In the third paper “Coalition Graph Game for Robust Routing in Cooperative Cognitive Radio Networks”, the authors (Xin Guan, Aohan Li, Zhipeng Cai, Tomoaki Ohtsuki) mainly study the problem of robust multi-hop routing selection in cooperative cognitive radio networks. They combine the multi-hop routing problem with the graph-based cooperative game and bipartite graph model and a novel effective multi-hop routing selection algorithm is proposed. Theoretical analysis and simulation results show that both PUs and SUs can improve their communication performance when they cooperate with each other.

This fourth article, “Dynamic Time-slice Scaling for Addressing OS Problems Incurred by Main Memory DVFS in Intelligent System”, co-authored by Gangyong Jia, Guangjie Han, Jinfang Jiang, Aohan Li, aims to solve the problems of unpredictable performance decreasing, unfair performance sharing and priority inversion after adopting memory DVFS in intelligent system. A dynamic time-slice scaling is proposed in addressing the problem of fairness sharing computing resources in intelligent system with MemScale.

The paper “Optimal Energy Strategy for Node Selection and Data Relay in WSN-based IoT” as the fifth one, from the authors (Juan Luo, Di Wu, Chen Pan, Junli Zha) studied the energy consumption in WSN-based IoT by theoretic analysis on a particular deployment, called one-dimensional queue network. This network is widely used in many industrial monitoring and management applications, where sensors and control units need to collaborate with each other and relay spatial-temporal information to maintain the stability of whole system. The paper first analyzed related energy consumption model and data relay model, and then proposed a feasible strategy to select the relay nodes by leveraging residual energy and multi-hop network connectivity.
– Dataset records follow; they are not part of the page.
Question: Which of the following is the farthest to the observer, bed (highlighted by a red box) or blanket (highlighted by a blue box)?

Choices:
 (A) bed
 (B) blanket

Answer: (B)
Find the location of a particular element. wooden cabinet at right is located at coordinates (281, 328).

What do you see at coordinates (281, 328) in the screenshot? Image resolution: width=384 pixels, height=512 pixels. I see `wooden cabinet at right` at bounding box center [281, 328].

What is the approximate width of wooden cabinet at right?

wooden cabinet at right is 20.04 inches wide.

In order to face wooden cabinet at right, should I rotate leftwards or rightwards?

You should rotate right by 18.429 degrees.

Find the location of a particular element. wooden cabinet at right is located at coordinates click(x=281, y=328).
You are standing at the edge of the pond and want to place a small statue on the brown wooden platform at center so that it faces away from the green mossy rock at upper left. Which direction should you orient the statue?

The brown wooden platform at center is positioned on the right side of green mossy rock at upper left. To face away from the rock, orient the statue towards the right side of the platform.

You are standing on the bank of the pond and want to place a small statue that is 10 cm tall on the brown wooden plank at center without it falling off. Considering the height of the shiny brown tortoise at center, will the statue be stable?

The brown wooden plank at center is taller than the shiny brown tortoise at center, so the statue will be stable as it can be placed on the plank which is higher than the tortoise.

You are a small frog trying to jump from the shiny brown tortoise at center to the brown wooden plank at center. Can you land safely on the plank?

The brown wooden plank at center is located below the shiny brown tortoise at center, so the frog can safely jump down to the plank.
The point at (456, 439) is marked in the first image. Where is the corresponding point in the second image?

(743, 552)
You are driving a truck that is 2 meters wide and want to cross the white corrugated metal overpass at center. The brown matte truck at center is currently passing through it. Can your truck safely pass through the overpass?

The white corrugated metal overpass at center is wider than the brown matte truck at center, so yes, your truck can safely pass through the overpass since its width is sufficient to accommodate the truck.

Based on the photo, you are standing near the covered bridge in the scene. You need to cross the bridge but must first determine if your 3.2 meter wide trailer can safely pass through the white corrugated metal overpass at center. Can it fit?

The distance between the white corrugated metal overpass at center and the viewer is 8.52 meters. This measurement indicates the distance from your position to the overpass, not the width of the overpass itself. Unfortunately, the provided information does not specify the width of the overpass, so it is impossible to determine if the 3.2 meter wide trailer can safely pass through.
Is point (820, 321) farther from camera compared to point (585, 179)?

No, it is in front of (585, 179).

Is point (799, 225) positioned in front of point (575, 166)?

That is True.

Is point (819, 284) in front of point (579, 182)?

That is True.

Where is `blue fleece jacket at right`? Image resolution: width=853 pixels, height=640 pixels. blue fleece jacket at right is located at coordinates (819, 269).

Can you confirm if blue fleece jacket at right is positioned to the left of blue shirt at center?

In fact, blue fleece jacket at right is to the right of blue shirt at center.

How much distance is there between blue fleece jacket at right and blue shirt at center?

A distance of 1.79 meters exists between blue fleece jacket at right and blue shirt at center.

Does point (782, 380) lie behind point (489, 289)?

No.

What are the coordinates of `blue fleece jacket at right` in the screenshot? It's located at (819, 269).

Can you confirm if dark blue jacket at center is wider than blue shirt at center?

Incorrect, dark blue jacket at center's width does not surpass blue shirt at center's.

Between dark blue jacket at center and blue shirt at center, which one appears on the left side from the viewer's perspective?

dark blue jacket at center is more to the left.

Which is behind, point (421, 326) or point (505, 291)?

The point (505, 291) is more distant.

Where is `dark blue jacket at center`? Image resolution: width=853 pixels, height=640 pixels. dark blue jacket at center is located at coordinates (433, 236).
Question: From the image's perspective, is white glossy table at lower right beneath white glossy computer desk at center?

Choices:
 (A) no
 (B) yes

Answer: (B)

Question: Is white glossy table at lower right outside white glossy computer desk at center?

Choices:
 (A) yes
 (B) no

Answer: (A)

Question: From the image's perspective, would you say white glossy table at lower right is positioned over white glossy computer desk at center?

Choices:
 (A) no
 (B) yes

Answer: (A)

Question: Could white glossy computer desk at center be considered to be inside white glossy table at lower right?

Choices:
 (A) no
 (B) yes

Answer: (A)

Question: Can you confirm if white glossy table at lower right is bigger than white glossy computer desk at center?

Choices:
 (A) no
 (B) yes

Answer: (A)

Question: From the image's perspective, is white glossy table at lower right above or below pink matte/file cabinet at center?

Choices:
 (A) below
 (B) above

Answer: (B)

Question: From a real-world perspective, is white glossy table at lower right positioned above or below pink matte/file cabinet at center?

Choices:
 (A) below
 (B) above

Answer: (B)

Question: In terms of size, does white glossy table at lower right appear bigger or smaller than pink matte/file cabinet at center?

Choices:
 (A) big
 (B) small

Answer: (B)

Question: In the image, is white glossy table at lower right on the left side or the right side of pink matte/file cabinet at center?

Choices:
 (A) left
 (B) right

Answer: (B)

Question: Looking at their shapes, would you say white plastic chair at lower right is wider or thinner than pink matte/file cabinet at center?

Along with the rapid development of Internet and wireless communication technologies, Vehicular Adhoc Networks (VANETs) have been widely applied in various applications by collecting and processing various physical sensing and logic data. Sending collected data to central serve for further mining based on sparse distribution of vehicles is considered one of the core issues in VANETs technologies, particularly the high speed of vehicles can cause the problem be worse. Considering this problem, in this last article with the title “An Intelligent Context-aware Congestion Resolution Protocol for Data Dissemination in Vehicular Ad Hoc Networks”, the authors (Amit Dua, Neeraj Kumar, Seema Bawa, Joel J.P.C. Rodrigues) proposed a new intelligent algorithm for processing the contextual data by varying the velocity and density of the vehicles on the road. The authors evaluated the proposed scheme in various performance metrics and compared it with several other state-of-the-art existing schemes. Finally, it concluded that this research work obtained better performs than other existing schemes.

The guest editors are thankful to our reviewers for their effort in reviewing the manuscripts. We thank the Edit-in-Chief, Dr. Imrich Chlamtac for his supportive guidance during the entire process. We also thank the Dr. Sara Fruner for various help and support in preparing this special issue.